К своей пастве я возвращался в самом приподнятом настроении, жизнерадостно насвистывая себе под нос. Судя по всему, девчонки и впрямь были классные. Похоже, ночка обещала выдаться бурной и запоминающейся. Нужно только побыстрее распихать моих пьянчужек по постелям.

Войдя в банкетный зал, я сразу увидел, что пир на моем столе идет горой. В потешных бумажных шляпах, мои клиенты перебрасывались озорными шутками и веселились, как дети. Перекрывая шум и гам, слышалось заливистое хихиканье Глэдис. Подойдя поближе, я разглядел, что хихикать её заставляют отнюдь не остроты Фреда Стейли, а его шаловливая ручонка, прокравшаяся под скатертью и щекочущая Глэдис за ногу.

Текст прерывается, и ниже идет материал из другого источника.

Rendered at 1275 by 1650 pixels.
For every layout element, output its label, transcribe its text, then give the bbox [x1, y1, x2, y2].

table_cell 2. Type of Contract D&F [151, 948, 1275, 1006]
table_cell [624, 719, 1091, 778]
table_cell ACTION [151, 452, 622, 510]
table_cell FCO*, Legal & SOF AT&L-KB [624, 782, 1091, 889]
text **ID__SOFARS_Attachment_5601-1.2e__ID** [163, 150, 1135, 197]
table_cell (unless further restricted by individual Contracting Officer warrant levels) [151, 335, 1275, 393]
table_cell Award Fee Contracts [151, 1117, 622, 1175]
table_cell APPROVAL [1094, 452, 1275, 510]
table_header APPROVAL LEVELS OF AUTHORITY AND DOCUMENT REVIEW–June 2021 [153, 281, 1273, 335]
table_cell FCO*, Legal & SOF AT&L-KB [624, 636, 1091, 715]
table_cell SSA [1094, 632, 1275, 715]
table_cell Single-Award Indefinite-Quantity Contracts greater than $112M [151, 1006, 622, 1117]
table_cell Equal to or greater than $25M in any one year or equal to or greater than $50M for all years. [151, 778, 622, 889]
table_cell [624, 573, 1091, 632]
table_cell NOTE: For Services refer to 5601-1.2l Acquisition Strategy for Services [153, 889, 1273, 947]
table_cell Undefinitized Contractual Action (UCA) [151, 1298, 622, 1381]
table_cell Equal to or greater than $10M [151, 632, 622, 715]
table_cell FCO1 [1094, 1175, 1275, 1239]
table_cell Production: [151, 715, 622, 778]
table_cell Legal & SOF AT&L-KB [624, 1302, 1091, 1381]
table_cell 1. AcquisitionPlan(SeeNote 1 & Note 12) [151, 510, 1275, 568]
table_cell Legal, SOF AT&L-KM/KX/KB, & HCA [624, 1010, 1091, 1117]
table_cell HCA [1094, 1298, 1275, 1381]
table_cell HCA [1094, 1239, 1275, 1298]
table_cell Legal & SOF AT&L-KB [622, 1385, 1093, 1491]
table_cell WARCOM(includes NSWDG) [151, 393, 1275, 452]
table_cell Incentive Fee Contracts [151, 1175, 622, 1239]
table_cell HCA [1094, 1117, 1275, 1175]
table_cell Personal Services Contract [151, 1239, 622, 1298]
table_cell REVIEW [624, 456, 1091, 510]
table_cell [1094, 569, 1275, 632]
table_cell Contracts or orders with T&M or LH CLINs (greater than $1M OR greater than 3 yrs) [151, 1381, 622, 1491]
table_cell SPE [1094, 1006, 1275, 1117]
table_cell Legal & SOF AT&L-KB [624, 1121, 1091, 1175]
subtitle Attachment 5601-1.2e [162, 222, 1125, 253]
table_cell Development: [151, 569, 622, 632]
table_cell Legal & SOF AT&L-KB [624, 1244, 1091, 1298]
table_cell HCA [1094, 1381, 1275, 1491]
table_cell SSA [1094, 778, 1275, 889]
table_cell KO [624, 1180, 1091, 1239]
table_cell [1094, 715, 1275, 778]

— Все хорошо? — спросил я.

— Да-ааа! — грянул оглушительный рев.

— Замечательно, Расс! — выкрикнула Элла. — Еда… ик! — офигительная!

— Выпей шампучки, старина, — предложил Альберт Фитч, вставая, заметно покачиваясь и не замечая, что золотистая жидкость течет у него по пиджаку.

— Нет, спасибо, мистер Фитч, — с улыбкой отказался я. — я выпил уже шесть стаканов.

— А я — шестнадцать! — захохотал он. — После пятнадцатой даже стало нравиться.